DELİKANLI

Salih ve Hakkı kardeşlerin çalıştırdığı bir kahvehane vardı. Sali Aga’nın kahvesi derlerdi. Sabahın erken saatlerinden, gecenin geç vaktine kadar hep dolu olur. Çerkez, Arnavut, Tatar, Manav, Roman, Göçmen diye, geldikleri yerlere göre bilinen, farklı kültürlerin izlerini taşırdı bu insanlar. Hepsi de birbirleriyle kaynaşmış, kimileri oyun oynar, kimileri de sohbet ederler. Masaların birinde tek başına oturan genç, sırtı duvara dönük, sol tarafındaki pencereden dışarıya bakıyordu. Adı Korkut. Arkadaşları Kurt Şair lakabını vermişti. Aslında dışarıya da bakmıyordu. Dalıp gitmiş, gözleri bir noktada sabitlenmişti. Belki de çocukluğunu bırakıp geldiği Anadolu’nun bir köyünü, insanlarını seyrediyordu camda.

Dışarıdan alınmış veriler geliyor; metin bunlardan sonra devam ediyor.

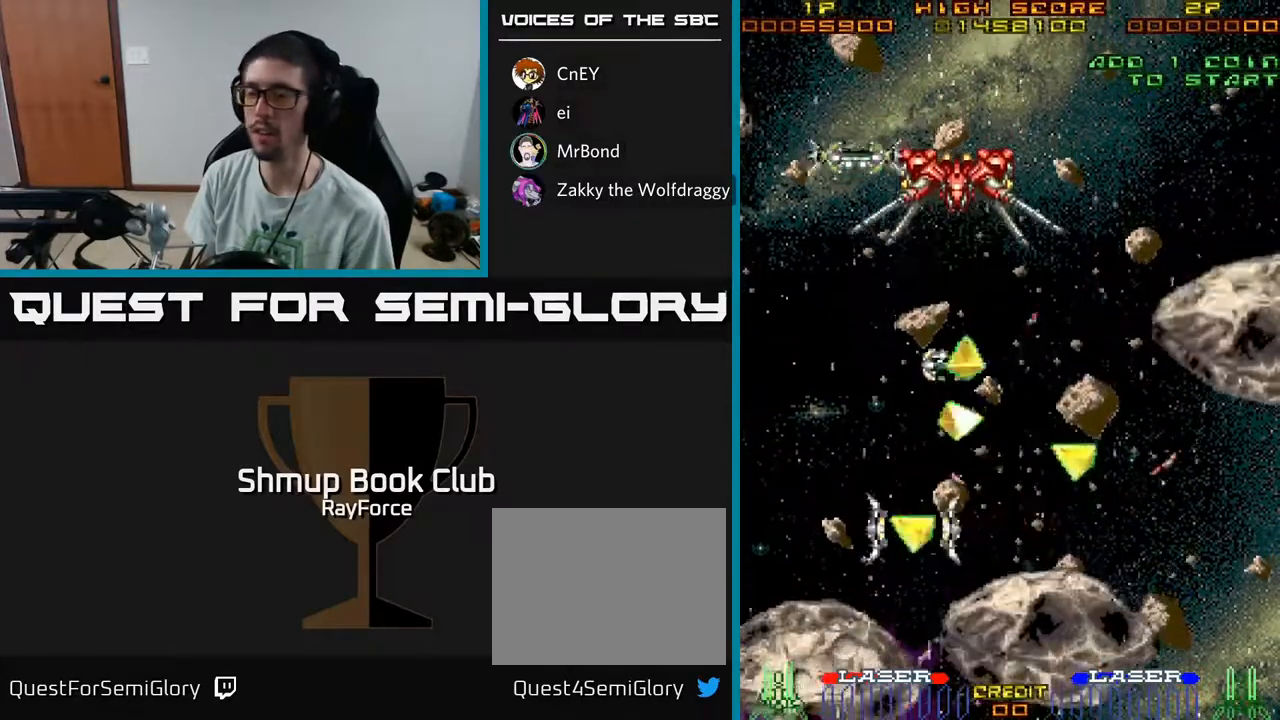
{"buttons": ["X"], "left_stick": "center", "right_stick": "center", "events": [[50, "X", "down"], [83, "X", "up"], [250, "A", "down"], [250, "X", "down"], [317, "A", "up"]]}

Kendisi gibi uzun boylu fakat sarışın bir gencin, yanına geldiğinin farkında değildi. Azarlayan bir ses tonuyla;

-Bana bak arkadaş!, diye bağırdı sarışın genç. Kurt Şair, pencereden gözlerini ayırarak yavaşça başını, sarışın gence çevirdi ve;

-Sen de kimsin, diye sordu.

-Canavar namıyla tanınırım bu memlekette, dedi. Sen kim olduğuma boş ver diye diklendi.

…….

-Sen benim manitamın peşinde dolaşıyormuşsun, dedi sesini biraz daha yükselterek.

Yan masada oturan Romanlardan Çilek Yaşar, kayıtsız kalamadı bu söze;

-Kurt Şair öyle şey yapmaz, diye homurdandı.

Kurt Şair ayağa kalktı ve;

-Sali Aga! Dışarıya iki çay gönder, diye bağırdı kahveciye. Canavar’a da dışarıya gelmesini söyleyerek kapıya doğru yürüdü.

Kahvehanedekiler telaşlanmışlardı. İki gencin kapışacaklarını düşünüyorlardı. Canavar da şaşkın ve kararsızdı, fakat ister istemez Kurt Şair’in peşinden dışarı çıktı.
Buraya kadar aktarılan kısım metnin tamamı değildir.